BANGKOK – The University of Thai Chamber of Commerce has reported that about 87% of Thai credit-card holders maintain running balances on their credit cards, increasing concerns about growing levels of household debt.
Thanavath Phonvichai, the UTCC’s vice-president for research, said the survey of 1,198 people taken Sept 1-6 showed only 13% of people paid off their entire balance within the past three to six months. During that time, 28% of cardholders paid only 5% of their balance, 47.7% paid 10-20% and 11.3% paid nothing at all.
More significantly, the university’s centre for economic and business forecasting also found that cardholders earning less than 20,000 baht a month had outstanding credit-card debt almost three times their monthly earnings.
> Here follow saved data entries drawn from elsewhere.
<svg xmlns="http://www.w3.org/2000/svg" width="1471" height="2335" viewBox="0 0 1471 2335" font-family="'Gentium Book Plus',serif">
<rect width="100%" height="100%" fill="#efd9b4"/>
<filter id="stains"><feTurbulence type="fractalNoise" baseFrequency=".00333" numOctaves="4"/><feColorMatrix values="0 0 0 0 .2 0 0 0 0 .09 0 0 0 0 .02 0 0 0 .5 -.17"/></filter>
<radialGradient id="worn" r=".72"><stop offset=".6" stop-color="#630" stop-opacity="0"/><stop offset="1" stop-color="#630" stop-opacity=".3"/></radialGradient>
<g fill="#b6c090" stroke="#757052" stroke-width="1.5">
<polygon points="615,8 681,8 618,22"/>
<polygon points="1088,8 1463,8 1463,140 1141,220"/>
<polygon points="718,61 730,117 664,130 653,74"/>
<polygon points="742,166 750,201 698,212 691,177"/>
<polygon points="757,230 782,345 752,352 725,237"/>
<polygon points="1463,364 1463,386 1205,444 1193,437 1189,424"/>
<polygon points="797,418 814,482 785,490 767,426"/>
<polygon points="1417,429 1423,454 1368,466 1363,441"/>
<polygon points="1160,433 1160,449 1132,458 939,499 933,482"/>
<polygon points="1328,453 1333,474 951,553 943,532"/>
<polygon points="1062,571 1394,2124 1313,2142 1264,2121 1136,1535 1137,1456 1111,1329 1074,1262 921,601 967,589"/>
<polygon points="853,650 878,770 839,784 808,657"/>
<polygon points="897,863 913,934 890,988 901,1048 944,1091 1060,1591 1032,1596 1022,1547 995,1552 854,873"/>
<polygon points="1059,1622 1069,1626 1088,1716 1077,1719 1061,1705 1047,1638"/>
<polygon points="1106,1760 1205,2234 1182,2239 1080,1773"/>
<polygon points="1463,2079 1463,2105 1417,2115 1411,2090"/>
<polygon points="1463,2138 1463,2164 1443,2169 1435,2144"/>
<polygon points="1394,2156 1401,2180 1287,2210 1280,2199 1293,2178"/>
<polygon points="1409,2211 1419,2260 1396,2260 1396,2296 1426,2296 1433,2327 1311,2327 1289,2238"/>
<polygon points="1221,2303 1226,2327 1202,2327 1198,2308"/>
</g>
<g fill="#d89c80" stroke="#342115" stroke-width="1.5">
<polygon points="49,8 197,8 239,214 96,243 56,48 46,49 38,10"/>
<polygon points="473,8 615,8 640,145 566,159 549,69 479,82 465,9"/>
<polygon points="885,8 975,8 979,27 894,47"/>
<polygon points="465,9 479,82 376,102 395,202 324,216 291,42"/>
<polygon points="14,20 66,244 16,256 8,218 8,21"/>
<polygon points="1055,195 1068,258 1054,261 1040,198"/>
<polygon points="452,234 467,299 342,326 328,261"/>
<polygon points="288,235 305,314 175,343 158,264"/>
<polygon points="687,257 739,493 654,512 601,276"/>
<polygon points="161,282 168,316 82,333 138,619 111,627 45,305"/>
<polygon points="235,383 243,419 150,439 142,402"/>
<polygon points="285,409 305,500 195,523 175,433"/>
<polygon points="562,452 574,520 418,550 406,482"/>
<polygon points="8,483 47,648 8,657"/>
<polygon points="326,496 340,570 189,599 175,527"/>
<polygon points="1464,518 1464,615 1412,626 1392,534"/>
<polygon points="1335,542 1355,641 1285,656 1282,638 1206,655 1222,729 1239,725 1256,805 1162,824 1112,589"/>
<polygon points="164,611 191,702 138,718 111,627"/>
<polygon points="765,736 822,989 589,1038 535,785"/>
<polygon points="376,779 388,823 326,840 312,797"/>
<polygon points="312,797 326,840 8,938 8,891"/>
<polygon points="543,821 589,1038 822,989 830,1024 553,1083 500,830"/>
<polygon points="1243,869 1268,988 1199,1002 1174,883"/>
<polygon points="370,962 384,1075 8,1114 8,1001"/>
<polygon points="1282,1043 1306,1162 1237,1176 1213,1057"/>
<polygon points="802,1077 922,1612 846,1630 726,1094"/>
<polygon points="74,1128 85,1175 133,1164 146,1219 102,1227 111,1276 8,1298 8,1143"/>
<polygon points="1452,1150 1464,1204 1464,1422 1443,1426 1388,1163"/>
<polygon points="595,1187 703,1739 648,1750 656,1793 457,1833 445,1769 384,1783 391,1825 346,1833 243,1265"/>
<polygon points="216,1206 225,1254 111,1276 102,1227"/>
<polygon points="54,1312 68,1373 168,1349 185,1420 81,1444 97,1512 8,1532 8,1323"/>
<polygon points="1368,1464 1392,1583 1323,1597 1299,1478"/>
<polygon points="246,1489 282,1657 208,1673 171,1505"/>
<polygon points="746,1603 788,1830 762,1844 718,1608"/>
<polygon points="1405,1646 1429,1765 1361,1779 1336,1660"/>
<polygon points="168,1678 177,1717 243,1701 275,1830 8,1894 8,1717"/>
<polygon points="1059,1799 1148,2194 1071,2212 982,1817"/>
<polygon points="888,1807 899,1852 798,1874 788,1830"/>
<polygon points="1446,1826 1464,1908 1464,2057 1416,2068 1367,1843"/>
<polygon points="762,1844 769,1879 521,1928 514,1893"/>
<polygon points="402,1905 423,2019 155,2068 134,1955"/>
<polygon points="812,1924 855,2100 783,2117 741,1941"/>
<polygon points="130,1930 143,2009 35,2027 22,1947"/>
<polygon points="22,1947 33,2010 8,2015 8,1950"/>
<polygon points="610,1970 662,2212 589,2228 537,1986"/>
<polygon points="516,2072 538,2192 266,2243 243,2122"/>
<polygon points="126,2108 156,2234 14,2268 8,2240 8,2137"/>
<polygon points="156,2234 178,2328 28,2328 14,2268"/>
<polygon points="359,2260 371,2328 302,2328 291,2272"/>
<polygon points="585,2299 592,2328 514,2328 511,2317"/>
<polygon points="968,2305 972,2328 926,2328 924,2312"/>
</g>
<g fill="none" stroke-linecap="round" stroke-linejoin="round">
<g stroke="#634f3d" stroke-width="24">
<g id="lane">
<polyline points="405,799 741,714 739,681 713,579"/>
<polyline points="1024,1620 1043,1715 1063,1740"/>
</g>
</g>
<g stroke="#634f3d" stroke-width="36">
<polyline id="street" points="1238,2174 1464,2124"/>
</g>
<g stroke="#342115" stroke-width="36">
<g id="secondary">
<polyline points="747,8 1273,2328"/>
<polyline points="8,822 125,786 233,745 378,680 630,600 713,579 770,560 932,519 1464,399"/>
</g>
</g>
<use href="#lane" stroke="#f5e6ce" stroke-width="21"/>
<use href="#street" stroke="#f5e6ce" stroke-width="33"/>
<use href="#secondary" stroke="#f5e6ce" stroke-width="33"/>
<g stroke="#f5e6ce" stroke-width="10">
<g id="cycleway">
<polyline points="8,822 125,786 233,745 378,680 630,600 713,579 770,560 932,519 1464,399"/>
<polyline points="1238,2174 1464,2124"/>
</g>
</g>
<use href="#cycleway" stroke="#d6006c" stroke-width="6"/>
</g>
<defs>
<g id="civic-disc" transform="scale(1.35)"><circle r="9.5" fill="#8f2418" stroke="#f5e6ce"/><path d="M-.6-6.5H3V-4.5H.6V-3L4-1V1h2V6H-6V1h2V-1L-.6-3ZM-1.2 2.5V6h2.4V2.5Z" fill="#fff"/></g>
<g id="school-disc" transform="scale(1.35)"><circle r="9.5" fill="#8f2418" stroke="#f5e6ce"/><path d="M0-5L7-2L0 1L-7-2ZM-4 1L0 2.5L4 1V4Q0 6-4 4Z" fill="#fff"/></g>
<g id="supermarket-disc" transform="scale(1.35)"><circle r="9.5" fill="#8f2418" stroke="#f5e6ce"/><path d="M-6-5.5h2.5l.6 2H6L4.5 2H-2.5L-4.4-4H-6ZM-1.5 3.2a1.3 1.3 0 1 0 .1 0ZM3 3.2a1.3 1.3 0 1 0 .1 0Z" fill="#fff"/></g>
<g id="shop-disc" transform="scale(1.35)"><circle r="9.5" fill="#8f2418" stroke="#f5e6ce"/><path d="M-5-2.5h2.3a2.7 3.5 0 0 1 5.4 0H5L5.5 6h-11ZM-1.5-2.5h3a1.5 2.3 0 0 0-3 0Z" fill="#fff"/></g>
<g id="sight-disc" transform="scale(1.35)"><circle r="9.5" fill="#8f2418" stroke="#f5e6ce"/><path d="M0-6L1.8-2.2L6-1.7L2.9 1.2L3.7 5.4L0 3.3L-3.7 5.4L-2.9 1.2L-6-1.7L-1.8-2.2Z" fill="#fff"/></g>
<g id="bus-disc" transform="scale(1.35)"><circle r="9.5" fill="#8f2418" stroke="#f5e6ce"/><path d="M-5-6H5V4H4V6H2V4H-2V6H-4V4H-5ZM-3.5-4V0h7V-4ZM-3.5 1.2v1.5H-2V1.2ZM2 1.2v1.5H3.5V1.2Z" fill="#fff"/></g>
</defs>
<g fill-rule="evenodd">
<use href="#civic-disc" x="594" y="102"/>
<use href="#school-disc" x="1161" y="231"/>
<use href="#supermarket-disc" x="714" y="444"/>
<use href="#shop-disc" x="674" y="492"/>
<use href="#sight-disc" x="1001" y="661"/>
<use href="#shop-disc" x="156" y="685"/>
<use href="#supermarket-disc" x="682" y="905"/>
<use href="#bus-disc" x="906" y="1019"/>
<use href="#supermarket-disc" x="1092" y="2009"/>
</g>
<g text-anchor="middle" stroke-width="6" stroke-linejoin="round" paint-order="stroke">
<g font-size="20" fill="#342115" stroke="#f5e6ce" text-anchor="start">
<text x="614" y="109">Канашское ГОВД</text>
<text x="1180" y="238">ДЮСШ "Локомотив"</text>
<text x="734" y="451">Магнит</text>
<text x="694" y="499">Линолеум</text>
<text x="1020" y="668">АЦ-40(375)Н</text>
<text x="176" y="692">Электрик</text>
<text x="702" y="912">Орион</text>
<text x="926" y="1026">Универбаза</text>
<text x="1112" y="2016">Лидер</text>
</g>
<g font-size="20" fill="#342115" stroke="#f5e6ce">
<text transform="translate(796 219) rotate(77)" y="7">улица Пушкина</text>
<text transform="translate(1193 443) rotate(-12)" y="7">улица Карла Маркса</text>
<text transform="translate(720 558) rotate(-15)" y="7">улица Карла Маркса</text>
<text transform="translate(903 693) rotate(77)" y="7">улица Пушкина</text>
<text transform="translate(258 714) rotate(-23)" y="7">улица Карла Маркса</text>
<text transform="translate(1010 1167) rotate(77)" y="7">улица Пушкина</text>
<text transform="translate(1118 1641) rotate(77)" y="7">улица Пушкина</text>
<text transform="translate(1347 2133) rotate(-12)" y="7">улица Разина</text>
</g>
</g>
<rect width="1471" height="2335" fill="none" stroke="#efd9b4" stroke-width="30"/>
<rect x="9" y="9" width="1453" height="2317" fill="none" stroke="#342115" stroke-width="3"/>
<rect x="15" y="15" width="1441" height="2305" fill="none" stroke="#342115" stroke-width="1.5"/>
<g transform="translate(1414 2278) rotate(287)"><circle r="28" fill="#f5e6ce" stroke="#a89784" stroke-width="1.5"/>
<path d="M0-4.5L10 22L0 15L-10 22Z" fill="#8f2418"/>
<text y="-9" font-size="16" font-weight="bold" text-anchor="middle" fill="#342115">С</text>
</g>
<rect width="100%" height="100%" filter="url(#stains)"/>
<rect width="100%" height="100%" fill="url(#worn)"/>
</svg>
The groups with the largest debts were students and “for hire” workers.
Mr Thanavath said it was worrisome to see students and younger people with outstanding debts, as it might lead to more-problematic spending behaviour in the future.
He said the university suggested that the government tackle the issue of credit-card and household debt by better educating people on self-sufficient living, reducing costs of living and managing interest rates. Job creation and fair distribution of income also would help, Mr Thanavath added.
The survey found that approximately 82% of those polled hold one or two credit cards. Most have been careful in using them due to fear of being indebted and or exceeding their credit lines. Average monthly spending totalled 6,534.99 baht and most used their cards only twice a month.
About 36.4% of respondents use their cards for buying goods to pay in instalments. Cash withdrawals were done by 31.5% of cardholders while 31.1% just use a card to replace cash.
It is expected that there will be a total of 20.3 million credit cards in circulation in 2014, with spending amounting to 1.53 trillion baht, up 5.2% from 2013. Average spending per card has been around 75,000 baht this year.